**EXERCISE 1**:
In the motorcycle forum thread, what bike did the poster from Saco, Maine buy for $400?

Post Tue Jun 11, 2002 11:17 pm

Posts: 234
Location: Saco, Maine USA
Hey All, In my case, Beach hit it on the head, A story my granfather told me camping How he owned Indian scout, in the 30s, about riding then ect.. That was it for me. much to my mothers horror, she , like lot people hated the thought of riding, any kind of bike. I was kid late 70s, put 100 down on old iron head, Ma gave me the boot LOL. lost the money and the bike. couple things i never forgot, I always wanted Harley, couldnt afford big one, so bought 74 350 harley sprint $400 rode the snot right out her, got snickered at by both, harley riders and overseas, christ, wannabes on sidewalk yelling shit like get real bike. never bothered me, i was riding.( still got bike in cellar) Couple years ago, heading to Laconia, mixed bunch of riders, all good friends, ask me if id be embarrassed to ride with em, cause i ride harleys, I said hell no, just dont ask me to wave to ya LOL . Any way, I know one thing, worked lotta years to pick up my 49 WL, I think every time im on her, Im waving to my grandfather.

Post Wed Jun 12, 2002 1:38 am

Posts: 35
Location: San Antonio Tx.U.S.A
I always wave to other bikers and always get waved back.I always got more looks on the servi than on the yamasomething but speed may have been a factor there.times got tight and had to sell the servi and am riding "other"untill I get my hands on some other old iron.maybe someone has an old bike they want to get rid of,maybe just needs a carb or something.just kidding!!!!!!I got a hell of alot more respect for anyone that does their own repair maint or custom work than the weekenders that take them into the local harley dealer cause there is a drop of oil on their garage floor but untill someone gives me attitude for what i ride I will show them the same respect I feel I deserve myself.

Post Wed Jun 12, 2002 2:07 am

Posts: 150
Location: Gorham,NH,,,,,,,,,,USA
Hmmmmmmm,,,,,I was at the Americade ride in last weekend in Lake Gorge NY. Mostly, Hondas,Yammys,Valkrie,etc. etc. Harleys were all around, but the dam shame of it all is,,,I was getting more waves,and giving waves back to the above mentioned,(hardly any Harley riders)especially on my 47 servi,and ahem,yeah i brought my winter project customed Road King !Seemed to me i had the best of both worlds (bikes) Almost all the Hondas, Yammy etc. riders seemed more interested in the 47, than any of the supposedly hard core Harley riders.I dunno, seems to me everyone needs to take a step back, and consider the other peoples rights that it dosnt really matter what you ride,its the person that makes the dam thing ride to begin with!And bt the way,,Laconia Bike week is here, just down the road from me as soon as i got back sunday night,i drove down on my Road King,same deal there,,the hardly hard cores didnt give a shit what you are or was riding, they were all so drunk they just assumed you were infringing on there turf,,,what a shame! as usal, my 2 cents for what it worth!,,,,,,Yankee,,,,,LIVE FREE OR DIE ! and i almost forgot ,,i got my first trophy at the Americade for show (trikes)id say they were unbiased to what you were riding,, or restoring !! Laconia staff told me two weeks ago that there were no more entries allowed,,yeahhhh righttttt!!!!!

**EXERCISE 2**:
Update the stored records starting at the line that has "state / province: Guanacaste" and stopping after the line that has "collector number: 10373". In those lines only, change "elevation (m)" to "altitude (m)" and leave everything else the same.

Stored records
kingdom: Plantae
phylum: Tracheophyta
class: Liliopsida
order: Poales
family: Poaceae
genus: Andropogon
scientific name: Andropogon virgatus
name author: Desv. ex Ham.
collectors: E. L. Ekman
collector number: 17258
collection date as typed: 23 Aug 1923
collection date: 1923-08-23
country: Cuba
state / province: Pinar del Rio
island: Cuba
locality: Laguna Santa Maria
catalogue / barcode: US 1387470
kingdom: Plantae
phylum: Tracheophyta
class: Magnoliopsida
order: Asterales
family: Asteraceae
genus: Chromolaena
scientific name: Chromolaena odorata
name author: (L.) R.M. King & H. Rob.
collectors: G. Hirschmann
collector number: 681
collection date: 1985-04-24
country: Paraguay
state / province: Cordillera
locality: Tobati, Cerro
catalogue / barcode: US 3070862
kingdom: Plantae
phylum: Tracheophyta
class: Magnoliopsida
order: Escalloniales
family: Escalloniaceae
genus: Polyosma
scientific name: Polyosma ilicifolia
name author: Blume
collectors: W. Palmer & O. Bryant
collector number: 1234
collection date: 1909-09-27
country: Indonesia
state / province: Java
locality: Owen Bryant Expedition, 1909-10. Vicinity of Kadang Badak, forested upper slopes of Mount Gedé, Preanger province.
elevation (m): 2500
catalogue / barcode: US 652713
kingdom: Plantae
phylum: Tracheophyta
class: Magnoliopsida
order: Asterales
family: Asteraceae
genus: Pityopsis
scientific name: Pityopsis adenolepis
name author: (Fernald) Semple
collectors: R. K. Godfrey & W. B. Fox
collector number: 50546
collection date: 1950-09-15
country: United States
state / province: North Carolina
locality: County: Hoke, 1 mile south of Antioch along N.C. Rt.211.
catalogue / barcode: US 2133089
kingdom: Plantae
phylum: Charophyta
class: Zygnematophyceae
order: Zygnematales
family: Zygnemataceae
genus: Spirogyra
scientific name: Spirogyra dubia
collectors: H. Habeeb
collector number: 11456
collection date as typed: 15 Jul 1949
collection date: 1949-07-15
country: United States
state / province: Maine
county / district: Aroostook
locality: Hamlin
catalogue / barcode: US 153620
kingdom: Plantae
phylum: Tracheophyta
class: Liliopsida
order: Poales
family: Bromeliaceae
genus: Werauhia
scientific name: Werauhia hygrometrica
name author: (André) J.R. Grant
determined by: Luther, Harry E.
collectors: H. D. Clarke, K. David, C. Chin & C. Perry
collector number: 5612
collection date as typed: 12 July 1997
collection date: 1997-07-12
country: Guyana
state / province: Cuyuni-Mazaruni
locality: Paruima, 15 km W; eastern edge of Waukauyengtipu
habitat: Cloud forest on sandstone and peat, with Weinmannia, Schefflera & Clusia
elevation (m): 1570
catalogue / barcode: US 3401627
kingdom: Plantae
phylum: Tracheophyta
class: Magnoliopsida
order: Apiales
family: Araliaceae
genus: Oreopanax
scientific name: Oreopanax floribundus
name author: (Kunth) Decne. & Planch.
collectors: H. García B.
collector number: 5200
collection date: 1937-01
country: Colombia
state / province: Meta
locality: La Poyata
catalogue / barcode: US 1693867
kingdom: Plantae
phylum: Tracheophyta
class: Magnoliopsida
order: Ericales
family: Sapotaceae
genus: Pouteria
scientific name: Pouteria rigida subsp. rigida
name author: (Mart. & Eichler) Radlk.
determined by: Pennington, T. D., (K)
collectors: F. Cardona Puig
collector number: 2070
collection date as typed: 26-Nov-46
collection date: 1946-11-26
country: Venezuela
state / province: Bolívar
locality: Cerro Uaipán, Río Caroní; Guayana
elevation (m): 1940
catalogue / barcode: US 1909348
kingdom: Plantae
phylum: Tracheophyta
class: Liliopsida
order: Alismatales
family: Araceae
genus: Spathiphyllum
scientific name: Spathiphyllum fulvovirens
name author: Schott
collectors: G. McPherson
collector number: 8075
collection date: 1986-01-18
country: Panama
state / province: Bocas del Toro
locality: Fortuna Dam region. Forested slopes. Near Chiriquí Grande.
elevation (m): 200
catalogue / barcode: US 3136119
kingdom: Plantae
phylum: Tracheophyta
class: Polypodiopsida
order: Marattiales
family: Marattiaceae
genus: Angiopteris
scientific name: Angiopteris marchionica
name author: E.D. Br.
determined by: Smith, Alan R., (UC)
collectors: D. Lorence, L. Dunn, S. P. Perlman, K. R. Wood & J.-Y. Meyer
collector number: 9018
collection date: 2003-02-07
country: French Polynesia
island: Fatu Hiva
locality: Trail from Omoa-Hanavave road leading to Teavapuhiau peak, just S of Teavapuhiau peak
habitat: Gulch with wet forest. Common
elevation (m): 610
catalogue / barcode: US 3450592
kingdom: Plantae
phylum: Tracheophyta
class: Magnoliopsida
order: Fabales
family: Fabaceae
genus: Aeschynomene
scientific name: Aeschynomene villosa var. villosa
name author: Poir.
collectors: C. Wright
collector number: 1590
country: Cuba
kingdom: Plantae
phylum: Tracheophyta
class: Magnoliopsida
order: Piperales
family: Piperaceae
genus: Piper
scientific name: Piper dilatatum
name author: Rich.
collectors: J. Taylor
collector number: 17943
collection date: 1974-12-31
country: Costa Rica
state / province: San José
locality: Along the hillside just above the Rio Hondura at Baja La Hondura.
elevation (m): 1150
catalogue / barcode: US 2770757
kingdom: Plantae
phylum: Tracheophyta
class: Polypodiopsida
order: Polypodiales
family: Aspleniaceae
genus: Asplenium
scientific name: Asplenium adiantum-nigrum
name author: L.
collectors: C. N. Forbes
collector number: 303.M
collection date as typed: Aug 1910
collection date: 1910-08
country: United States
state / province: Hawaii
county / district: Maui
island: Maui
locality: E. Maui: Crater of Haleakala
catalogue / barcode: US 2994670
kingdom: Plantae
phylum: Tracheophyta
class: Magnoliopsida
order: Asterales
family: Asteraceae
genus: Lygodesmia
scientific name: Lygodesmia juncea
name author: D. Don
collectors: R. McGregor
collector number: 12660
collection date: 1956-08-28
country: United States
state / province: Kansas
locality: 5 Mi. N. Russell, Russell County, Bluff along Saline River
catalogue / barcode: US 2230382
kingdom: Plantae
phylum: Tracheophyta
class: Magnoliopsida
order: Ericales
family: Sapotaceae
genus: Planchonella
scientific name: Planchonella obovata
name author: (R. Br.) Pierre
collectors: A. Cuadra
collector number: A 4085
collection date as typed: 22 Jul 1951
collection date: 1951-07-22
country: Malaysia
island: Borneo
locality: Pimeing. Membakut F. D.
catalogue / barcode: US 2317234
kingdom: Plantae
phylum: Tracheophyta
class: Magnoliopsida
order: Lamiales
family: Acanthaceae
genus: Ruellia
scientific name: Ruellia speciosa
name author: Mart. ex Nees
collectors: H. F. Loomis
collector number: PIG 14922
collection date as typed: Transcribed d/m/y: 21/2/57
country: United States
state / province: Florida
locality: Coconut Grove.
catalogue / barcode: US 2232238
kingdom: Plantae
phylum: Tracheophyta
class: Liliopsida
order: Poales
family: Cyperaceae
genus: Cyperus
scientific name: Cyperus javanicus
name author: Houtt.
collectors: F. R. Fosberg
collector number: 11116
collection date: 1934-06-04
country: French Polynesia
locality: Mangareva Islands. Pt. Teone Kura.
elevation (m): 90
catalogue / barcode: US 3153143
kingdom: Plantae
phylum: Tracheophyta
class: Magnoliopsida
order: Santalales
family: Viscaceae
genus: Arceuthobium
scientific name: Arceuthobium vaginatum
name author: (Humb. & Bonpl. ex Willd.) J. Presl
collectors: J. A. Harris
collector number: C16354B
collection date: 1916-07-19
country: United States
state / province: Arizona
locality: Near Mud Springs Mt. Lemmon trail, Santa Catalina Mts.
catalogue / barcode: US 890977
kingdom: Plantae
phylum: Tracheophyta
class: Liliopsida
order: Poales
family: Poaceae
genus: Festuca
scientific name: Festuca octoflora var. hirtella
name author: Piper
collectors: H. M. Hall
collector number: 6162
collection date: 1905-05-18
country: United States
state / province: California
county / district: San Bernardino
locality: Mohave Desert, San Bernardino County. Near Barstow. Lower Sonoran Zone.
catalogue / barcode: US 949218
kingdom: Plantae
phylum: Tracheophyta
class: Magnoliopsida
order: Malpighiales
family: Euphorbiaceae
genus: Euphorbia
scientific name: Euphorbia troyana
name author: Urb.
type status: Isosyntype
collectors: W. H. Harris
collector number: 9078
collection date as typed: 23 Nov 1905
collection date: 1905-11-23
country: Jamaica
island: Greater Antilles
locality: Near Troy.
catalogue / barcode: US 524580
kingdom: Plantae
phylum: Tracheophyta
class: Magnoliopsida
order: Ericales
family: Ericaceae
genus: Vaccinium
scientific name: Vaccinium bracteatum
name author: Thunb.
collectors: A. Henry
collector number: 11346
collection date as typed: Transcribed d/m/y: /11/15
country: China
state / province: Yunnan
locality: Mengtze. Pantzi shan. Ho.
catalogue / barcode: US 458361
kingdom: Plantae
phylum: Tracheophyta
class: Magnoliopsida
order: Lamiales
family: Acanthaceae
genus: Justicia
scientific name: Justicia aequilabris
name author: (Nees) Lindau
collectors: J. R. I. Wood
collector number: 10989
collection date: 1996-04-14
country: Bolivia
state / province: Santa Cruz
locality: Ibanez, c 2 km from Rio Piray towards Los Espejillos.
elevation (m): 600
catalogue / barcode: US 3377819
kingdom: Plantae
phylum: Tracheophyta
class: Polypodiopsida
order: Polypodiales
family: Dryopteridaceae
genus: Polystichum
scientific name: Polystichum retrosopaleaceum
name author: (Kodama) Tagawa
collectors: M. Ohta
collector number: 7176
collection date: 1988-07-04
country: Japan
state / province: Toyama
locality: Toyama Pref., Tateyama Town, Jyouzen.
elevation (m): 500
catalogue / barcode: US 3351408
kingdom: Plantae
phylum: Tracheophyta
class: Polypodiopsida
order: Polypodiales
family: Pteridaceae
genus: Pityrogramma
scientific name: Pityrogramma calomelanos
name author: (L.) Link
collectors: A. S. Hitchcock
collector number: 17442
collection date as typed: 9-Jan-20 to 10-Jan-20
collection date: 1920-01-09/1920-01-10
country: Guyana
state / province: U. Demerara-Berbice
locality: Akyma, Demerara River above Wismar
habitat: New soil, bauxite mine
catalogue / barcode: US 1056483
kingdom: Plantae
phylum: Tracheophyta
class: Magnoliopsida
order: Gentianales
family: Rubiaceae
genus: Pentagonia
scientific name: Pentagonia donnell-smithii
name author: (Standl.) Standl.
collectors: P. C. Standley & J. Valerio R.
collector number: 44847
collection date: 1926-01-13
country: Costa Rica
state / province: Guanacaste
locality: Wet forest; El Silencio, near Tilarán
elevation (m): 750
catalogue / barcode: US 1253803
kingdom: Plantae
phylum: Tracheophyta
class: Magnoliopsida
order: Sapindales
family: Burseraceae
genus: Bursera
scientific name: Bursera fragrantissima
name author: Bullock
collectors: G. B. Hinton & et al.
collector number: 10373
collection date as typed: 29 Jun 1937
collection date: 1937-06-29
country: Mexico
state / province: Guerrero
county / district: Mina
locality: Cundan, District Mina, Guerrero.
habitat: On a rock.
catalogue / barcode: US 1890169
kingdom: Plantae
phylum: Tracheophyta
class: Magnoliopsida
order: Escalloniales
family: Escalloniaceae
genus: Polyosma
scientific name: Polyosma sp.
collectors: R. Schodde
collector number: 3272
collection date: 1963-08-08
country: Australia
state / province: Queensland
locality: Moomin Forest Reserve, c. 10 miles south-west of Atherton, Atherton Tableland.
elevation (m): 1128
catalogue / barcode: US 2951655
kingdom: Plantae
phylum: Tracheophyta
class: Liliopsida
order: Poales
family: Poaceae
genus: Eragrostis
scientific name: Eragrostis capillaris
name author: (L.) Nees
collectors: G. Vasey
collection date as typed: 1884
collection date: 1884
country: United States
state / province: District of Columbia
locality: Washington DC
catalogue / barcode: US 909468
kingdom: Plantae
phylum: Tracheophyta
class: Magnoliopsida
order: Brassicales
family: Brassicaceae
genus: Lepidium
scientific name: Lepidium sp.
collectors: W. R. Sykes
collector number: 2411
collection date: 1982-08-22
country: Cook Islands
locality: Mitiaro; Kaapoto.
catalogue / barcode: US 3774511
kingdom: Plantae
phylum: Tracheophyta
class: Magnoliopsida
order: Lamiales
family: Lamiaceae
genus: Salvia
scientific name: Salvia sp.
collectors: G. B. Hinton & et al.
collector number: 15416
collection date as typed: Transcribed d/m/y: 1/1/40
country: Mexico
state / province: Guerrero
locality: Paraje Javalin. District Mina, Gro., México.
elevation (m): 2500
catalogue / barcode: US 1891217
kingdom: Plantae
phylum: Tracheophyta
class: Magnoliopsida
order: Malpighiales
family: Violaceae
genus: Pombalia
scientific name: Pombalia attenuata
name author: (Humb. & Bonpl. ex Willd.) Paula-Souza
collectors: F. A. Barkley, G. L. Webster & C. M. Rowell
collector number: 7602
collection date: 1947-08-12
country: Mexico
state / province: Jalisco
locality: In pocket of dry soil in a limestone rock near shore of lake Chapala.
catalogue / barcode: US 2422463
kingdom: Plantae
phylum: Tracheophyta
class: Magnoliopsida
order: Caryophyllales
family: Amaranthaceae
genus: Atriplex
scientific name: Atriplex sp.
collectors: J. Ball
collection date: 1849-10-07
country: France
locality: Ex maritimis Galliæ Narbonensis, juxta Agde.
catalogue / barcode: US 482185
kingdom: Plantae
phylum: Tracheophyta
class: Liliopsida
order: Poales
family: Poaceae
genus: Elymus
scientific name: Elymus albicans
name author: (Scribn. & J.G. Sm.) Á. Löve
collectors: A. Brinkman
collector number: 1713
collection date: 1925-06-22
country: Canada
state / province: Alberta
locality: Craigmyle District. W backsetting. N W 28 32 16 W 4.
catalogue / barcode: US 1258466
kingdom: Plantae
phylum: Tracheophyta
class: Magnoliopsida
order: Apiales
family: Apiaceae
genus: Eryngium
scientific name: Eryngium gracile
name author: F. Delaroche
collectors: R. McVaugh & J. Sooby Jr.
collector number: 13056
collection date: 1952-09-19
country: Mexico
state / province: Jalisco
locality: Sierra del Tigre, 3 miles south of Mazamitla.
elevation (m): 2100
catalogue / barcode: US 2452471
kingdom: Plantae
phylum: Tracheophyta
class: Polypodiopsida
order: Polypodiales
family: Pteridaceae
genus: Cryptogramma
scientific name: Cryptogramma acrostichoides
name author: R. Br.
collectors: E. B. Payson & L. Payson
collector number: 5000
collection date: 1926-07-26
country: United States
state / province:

**COMPLETE ANSWER 1**:
A 74 350 Harley Sprint.

**COMPLETE ANSWER 2**:
state / province: Guanacaste
locality: Wet forest; El Silencio, near Tilarán
altitude (m): 750
catalogue / barcode: US 1253803
kingdom: Plantae
phylum: Tracheophyta
class: Magnoliopsida
order: Sapindales
family: Burseraceae
genus: Bursera
scientific name: Bursera fragrantissima
name author: Bullock
collectors: G. B. Hinton & et al.
collector number: 10373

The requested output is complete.